How to set up the EC2 API Tools under Linux (Ubuntu 12.04 LTS)

by Alexander Weiß

A few weeks ago I wrote about setting up the EC2 API Tools under Windows. I decided to write the How to for Windows because there are not many guides for Windows available. Today I decided to write a guide for Linux, because I don’t want to give the impression, that I recommend Windows. In fact, it’s rather the opposite.

This guide is based on a fresh Ubuntu 12.04 LTS installation. If you use another distribution or version, you might have to alter the commands in this post to match them to your environment.
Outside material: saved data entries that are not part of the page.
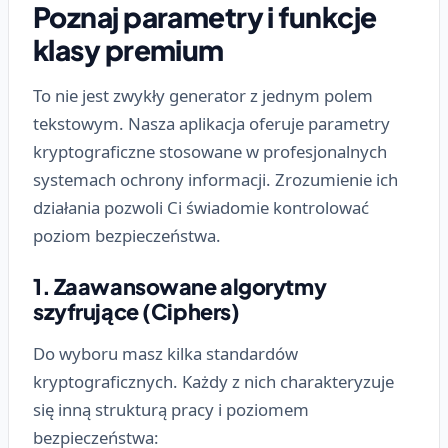
Poznaj parametry i funkcje
klasy premium
To nie jest zwykły generator z jednym polem
tekstowym. Nasza aplikacja oferuje parametry
kryptograficzne stosowane w profesjonalnych
systemach ochrony informacji. Zrozumienie ich
działania pozwoli Ci świadomie kontrolować
poziom bezpieczeństwa.
1. Zaawansowane algorytmy
szyfrujące (Ciphers)
Do wyboru masz kilka standardów
kryptograficznych. Każdy z nich charakteryzuje
się inną strukturą pracy i poziomem
bezpieczeństwa:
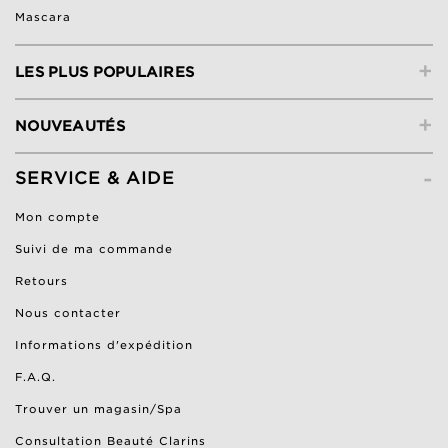
Mascara
+
LES PLUS POPULAIRES
+
NOUVEAUTÉS
-
SERVICE & AIDE
Mon compte
Suivi de ma commande
Retours
Nous contacter
Informations d'expédition
F.A.Q.
Trouver un magasin/Spa
Consultation Beauté Clarins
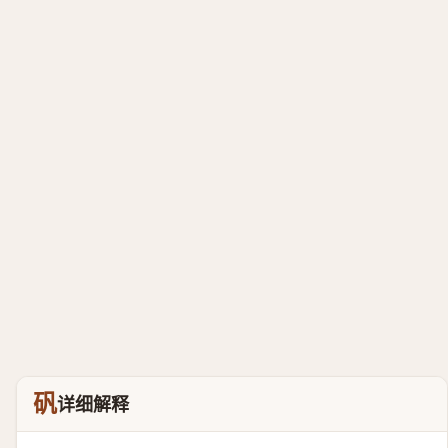
矾
详细解释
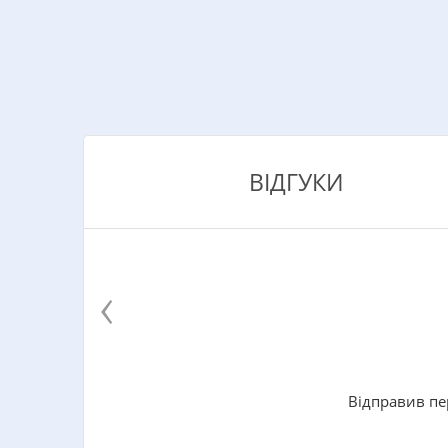
ВІДГУКИ
‹
Відправив пе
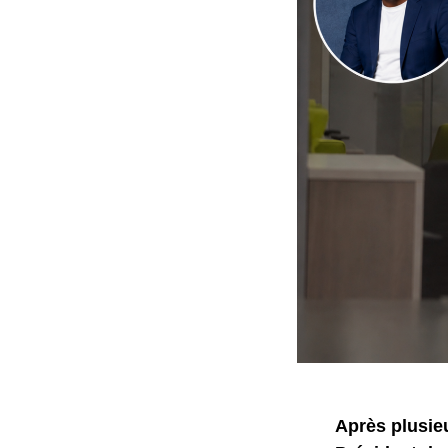
Après plusieu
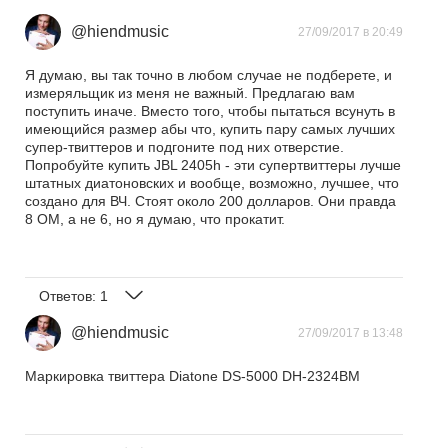
@hiendmusic
27/09/2017 в 20:49
Я думаю, вы так точно в любом случае не подберете, и
измеряльщик из меня не важный. Предлагаю вам
поступить иначе. Вместо того, чтобы пытаться всунуть в
имеющийся размер абы что, купить пару самых лучших
супер-твиттеров и подгоните под них отверстие.
Попробуйте купить JBL 2405h - эти супертвиттеры лучше
штатных диатоновских и вообще, возможно, лучшее, что
создано для ВЧ. Стоят около 200 долларов. Они правда
8 ОМ, а не 6, но я думаю, что прокатит.
Ответов:
1
@hiendmusic
27/09/2017 в 13:48
Маркировка твиттера Diatone DS-5000 DH-2324BM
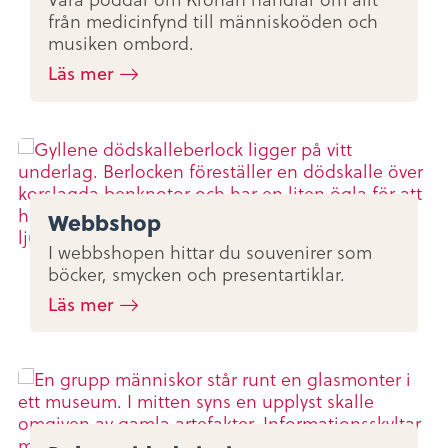
från medicinfynd till människoöden och
musiken ombord.
Läs mer
Webbshop
I webbshopen hittar du souvenirer som
böcker, smycken och presentartiklar.
Läs mer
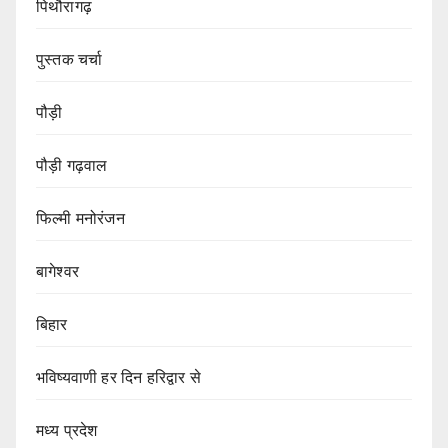
पिथौरागढ़
पुस्तक चर्चा
पौड़ी
पौड़ी गढ़वाल
फिल्मी मनोरंजन
बागेश्वर
बिहार
भविष्यवाणी हर दिन हरिद्वार से
मध्य प्रदेश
First you have to install a Java Runtime Environment, because the EC2 API Tools are written in Java. You can use the command “apt-get install default-jre” to install the OpenJDK Runtime Environment. If you want to install the Java Runtime environment from Oracle you have to download it form their website.

The EC2 API Tools require an environment variable “JAVA_HOME”, which points to the home directory of Java. You can either set it every time you open a new shell by using the export command. But if you plan to use the EC2 API Tools more than once in a while it is better to include it in the shell start-up scripts.

You can easily figure out where the Java executable lies by running the “which” command:

which java

The output should be “/usr/bin/java” and the correct path for the “JAVA_HOME” variable is “/usr”. Set the environment variable by executing the following command:

export JAVA_HOME=/usr

Verify that the variable is configured correctly:

$JAVA_HOME/bin/java –version

You shouldn’t get an error, but a display of the Java version.

Setting up the EC2 API Tools

The next step is to install the EC2 API Tools. However, calling it installation is kind of misleading here, because you don’t install anything you just have to download the tools, unzip them and configure some environment variables. You can download the EC2 API Tools here.

But before I write about the installation, I want to make a small excursion for the security aware among you: If you want to verify that the zip-file you have downloaded is not manipulated by a third party, you can validate the signature of the zip file with gpg. If you don’t know how to validate a signature with gpg, you can follow this guide.

The first environment variable you have to set is the “EC2_HOME” variable. It should point to the bin directory of the EC2 API Tools’ installation path. Before you know the path you have to unzip the EC2 API Tool file you have downloaded.

You probably don’t want your EC2 API Tools lying around in your download directory, so create a directory for them. After that unzip the files into the directory and move the files to the right directory, because they get unzipped into a subfolder:

mkdir /opt/ec2
unzip –d /opt/ec2 ec2-api-tools.zip
mv /opt/ec2/ec2-api-tools/* /opt/ec2/

If you used the same directory as I did, you have to set the “EC2_HOME” variable to “/opt/ec2”:

export EC2_HOME=/opt/ec2

You should also add the path to the EC2 API Tools’ bin directory to the PATH environment variable, because it will save you some typing:

export PATH=$PATH:$EC2_HOME/bin

Setting up AWS credentials for EC2 API Tools

To authenticate yourself to the EC2 API you have to invoke the EC2 API Tools commands with two parameters “aws-access-key” and “aws-secret-key”. As you don’t want to type the parameters and the keys every time you use the EC2 API Tools, you should set two more environment variables.

But first we have to know the value of both keys. Go to the Amazon Web Services homepage ( http://aws.amazon.com )  and click on “My Account/Console” -> ”Security Credentials”. Sign in and go to the section “Access Credentials”. Note the “Access Key ID” and the “Secret Access Key”. To get the last one you have to click on the link “Show”.

Now set the two environment variables:

export AWS_SECRET_KEY=”your AWS secret key”
export AWS_ACCESS_KEY=”your AWS access key”

Congratulations, you are done now. If you want to check if you have done everything right execute the command “ec2-describe-regions”. If you get a list of all EC2 regions you have done well and the EC2 API Tools are ready to use.

Advantages of using Linux

As I said in the beginning of the article I recommend using the EC2 API Tools under Linux. There are some advantages compared to using them under Windows:

  1. Many scripts, which make use of the EC2 API Tools and which can be found in the Internet, are written for Linux and require other Linux tools to work
  2. Many of the third party applications you can find in the Internet rely on the EC2 API Tools. Most of them are developed under Linux, so you might not use them under Windows or run into trouble if you want to use them under Windows
  3. The biggest advantage in my eyes is that the user base is much bigger for Linux. So if you run into any problems it should be a lot easier to find a solution or at least find someone who can help you

But I want to point out that the EC2 API Tools work perfectly under Windows. I often use them under Windows myself, but I often switch to Linux if I want to do something out of the ordinary. Do you share my experience? Is anybody running the tools under Cygwin?